Filmmaker takes viewers on televised tour of Oakland
There’s a heartwarming, Oakland-based moment in an upcoming episode of the new TV series “Elvis Goes There.” Director Ryan Coogler is conversing with retired boxing champ Andre Ward and film critic/radio personality Elvis Mitchell inside King’s Boxing Gym on 35th Avenue when an adorable little girl — all decked out in “Black Panther” gear — sheepishly approaches.
She wants to show off her amazing costume to Coogler, the mastermind behind the blockbuster superhero saga, and tell him that it’s her favorite movie.
Coogler’s face breaks into a wide smile. He is blown away. It’s yet another example of how the film, with its mostly black cast, shook up the status quo in Hollywood and inspired African-Americans everywhere.
It’s also one of many slices of Oakland life that the Epix docu-series captures as it follows Coogler around the city where he was born and informs his films.
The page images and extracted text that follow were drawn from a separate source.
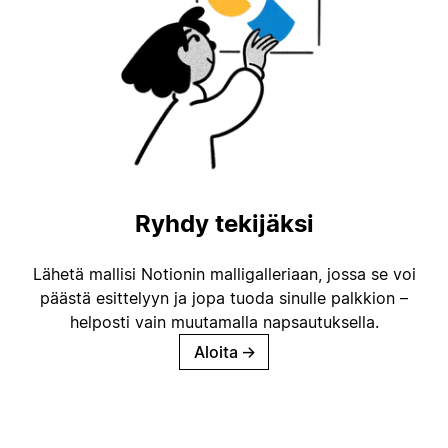
Ryhdy tekijäksi
Lähetä mallisi Notionin malligalleriaan, jossa se voi
päästä esittelyyn ja jopa tuoda sinulle palkkion –
helposti vain muutamalla napsautuksella.
Aloita
→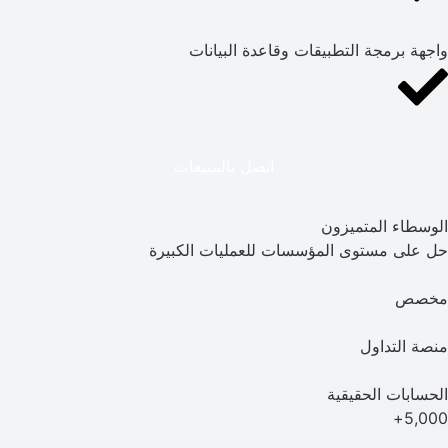
واجهة برمجة التطبيقات وقاعدة البيانات
اتصل بالمبيعات
الوسطاء المتميزون
حل على مستوى المؤسسات للعمليات الكبيرة
مخصص
منصة التداول
الحسابات الحقيقية
5,000+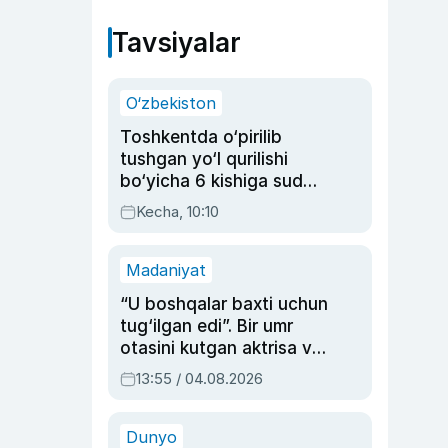
Tavsiyalar
O‘zbekiston
Toshkentda o‘pirilib
tushgan yo‘l qurilishi
bo‘yicha 6 kishiga sud
hukmi o‘qildi
Kecha, 10:10
Madaniyat
“U boshqalar baxti uchun
tug‘ilgan edi”. Bir umr
otasini kutgan aktrisa va
dublyaj ustasi Rimma
13:55 / 04.08.2026
Ahmedovaning
sinovlarga to‘la hayoti
Dunyo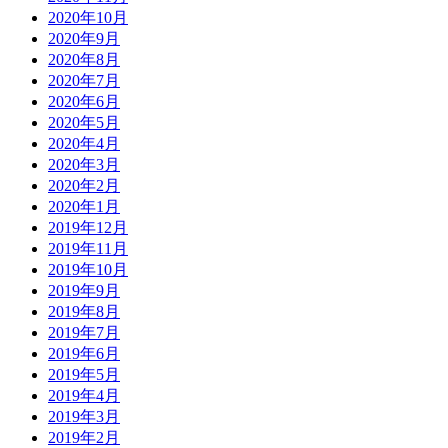
2020年10月
2020年9月
2020年8月
2020年7月
2020年6月
2020年5月
2020年4月
2020年3月
2020年2月
2020年1月
2019年12月
2019年11月
2019年10月
2019年9月
2019年8月
2019年7月
2019年6月
2019年5月
2019年4月
2019年3月
2019年2月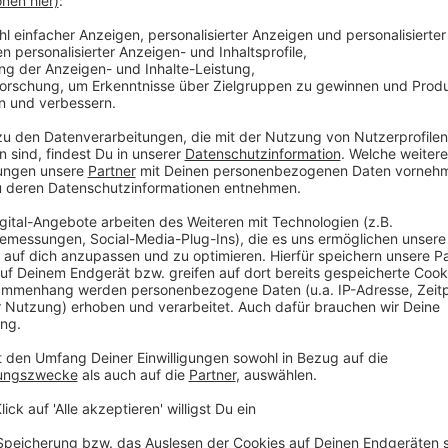
ift. (Foto: Fest des Jahres)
In “Elvis Goes There” (10 p.m. Monday, Epix), Mitchell travels the world with various filmmakers to their places of inspiration, exploring how each location shaped their work and identity. In coming weeks, he’ll present ride-alongs with Sofia Coppola, and Guillermo del Toro.
The Oakland episode starts with Coogler in the Grand Lake Theater, where he spent much of his youth gazing in wonder up at the big screen. He tells Mitchell that his was “a moviewatching family.”
“My mom was a real cinephile,” he said. “She couldn’t go to sleep without popping something in the VHS.”
Over the hourlong installment, Mitchell examines how Coogler has made his mark in Hollywood with three very different films — “Fruitvale Station,” “Creed” and “Black Panther” — and how he has successfully managed to blend social commentary with entertainment.
Along the way, Coogler accompanies Mitchell to various Oakland locales, including his elementary school (Glenview at Santa Fe), the neighborhood where he shot his USC student film and an intersection bearing a history marker that commemorates the Black Panther Party.
Mitchell also makes time to visit with other local, socially conscious filmmakers, including Boots Riley (“Sorry to Bother You”), Daveed Diggs (“Blindspotting”)
and Cheryl Dunye (“Watermelon Woman”), all of whom speak lovingly of how Oakland’s people, struggles and culture have inspired their work.
As for Coogler, there’s a telling segment in which he shares the screen with Saint Mary’s College English professor Rosemary Graham and speaks of the pivotal impact she had on his decision to go into filmmaking.
While taking her creative writing class, he wrote an essay about a life-or-death health scare experienced by his father.
Graham was so impressed with Coogler’s vivid writing style that she offered some career advice to her young student who, at the time, was more preoccupied with playing football.
“I think you should go to Hollywood and write screenplays,” she said.